NICOLA SPURLING, JEN SOUTHERN, CEMORE (Lancaster University)

Publié le 24 septembre 2024 Mis à jour le 15 octobre 2024

La séance sera en anglais

Date(s)

le 14 novembre 2024

17h-19h
salle CRPM 114
Lieu(x)

Bâtiment Ida Maier (V)

Jen Southern : Mobilising Archives, Machines and Plants
This paper proposes art practice as a method of doing participatory environmental mobilities research. It uses a series of artworks made using machine learning as a method of entangling archives and environments. It focuses on an art exhibition by the author at a textile industry museum and the movements of water around and through the site to draw together historical and contemporary mobilities and their relationships to climate change and environmental emergency. Water brought the cotton industry to the North West of England, providing the damp atmosphere and water-power needed for spinning, and is integral to the life, death and erosion of meadows, trees, mosses and rocks that are features of that site. The researc takes a posthuman approach to climate and asks: What can humans and machines learn about the impacts of climate change and ecological emergency from the trees, meadows, moss and lichen, rocks and rivers at Quarry Bank Mill? 

Nicola Spurling : Im/mobile Autobiography: The mobilisation of life without children auto/biography and its significance 
The paper makes auto/biography the focal point of analysis and theorises its potential to be mobile or immobile. The theoretical developments of the paper are grounded in a mobilisation of life-without-children auto/biographical non-fiction across the last 10–15 years, in which those who do not have children, whatever the reason, have opened-up about their stories and found ways to share them with one another.
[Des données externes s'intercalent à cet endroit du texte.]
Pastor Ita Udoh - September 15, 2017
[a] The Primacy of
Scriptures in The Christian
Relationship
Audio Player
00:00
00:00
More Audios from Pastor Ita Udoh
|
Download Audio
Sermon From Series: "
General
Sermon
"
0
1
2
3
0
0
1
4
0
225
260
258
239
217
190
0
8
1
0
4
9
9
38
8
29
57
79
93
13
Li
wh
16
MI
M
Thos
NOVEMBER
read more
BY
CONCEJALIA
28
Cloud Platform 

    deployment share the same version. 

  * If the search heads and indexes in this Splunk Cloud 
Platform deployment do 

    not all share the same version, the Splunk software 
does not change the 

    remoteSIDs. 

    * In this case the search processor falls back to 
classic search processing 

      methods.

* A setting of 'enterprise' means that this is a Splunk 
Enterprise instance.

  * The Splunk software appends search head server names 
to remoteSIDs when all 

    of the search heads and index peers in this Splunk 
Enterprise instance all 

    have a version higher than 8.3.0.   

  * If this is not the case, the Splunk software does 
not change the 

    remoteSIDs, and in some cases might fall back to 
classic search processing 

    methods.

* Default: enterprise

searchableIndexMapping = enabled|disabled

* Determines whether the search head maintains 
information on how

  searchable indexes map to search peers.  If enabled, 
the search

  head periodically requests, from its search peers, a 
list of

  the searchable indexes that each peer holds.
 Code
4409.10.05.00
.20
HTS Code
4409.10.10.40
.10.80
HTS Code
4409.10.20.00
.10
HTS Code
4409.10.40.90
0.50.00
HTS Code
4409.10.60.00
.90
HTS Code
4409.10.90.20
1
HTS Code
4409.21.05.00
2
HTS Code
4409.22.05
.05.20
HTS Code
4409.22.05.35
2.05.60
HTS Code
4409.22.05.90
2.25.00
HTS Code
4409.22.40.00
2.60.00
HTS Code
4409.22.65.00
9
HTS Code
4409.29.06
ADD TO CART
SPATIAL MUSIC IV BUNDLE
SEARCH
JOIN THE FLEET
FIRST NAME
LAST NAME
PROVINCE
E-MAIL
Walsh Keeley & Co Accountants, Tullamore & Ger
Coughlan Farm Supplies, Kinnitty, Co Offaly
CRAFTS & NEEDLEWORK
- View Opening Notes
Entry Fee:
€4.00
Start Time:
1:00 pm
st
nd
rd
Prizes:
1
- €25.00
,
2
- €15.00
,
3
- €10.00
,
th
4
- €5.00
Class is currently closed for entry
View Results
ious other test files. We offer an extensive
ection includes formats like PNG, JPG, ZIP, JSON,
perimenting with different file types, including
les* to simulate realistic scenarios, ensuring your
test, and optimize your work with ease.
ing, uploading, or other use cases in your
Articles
The paper explicates an original concept immobile autobiography defined as: ‘life narratives that are invisible and side-lined, essentialized or not told in first person, and whose circulation both within (intra) and between (inter) generations is structurally limited’; and its converse mobile autobiography. (Im)mobile auto/biographies include, but cannot be reduced to, digital and physical mobilities. The potential of the concept lies in its ability to consider how lives, and the stories told about them, evolve, circulate and perform transformation, as they intersect with, transgress and re-shape changing (cultural) climates of a mobile world.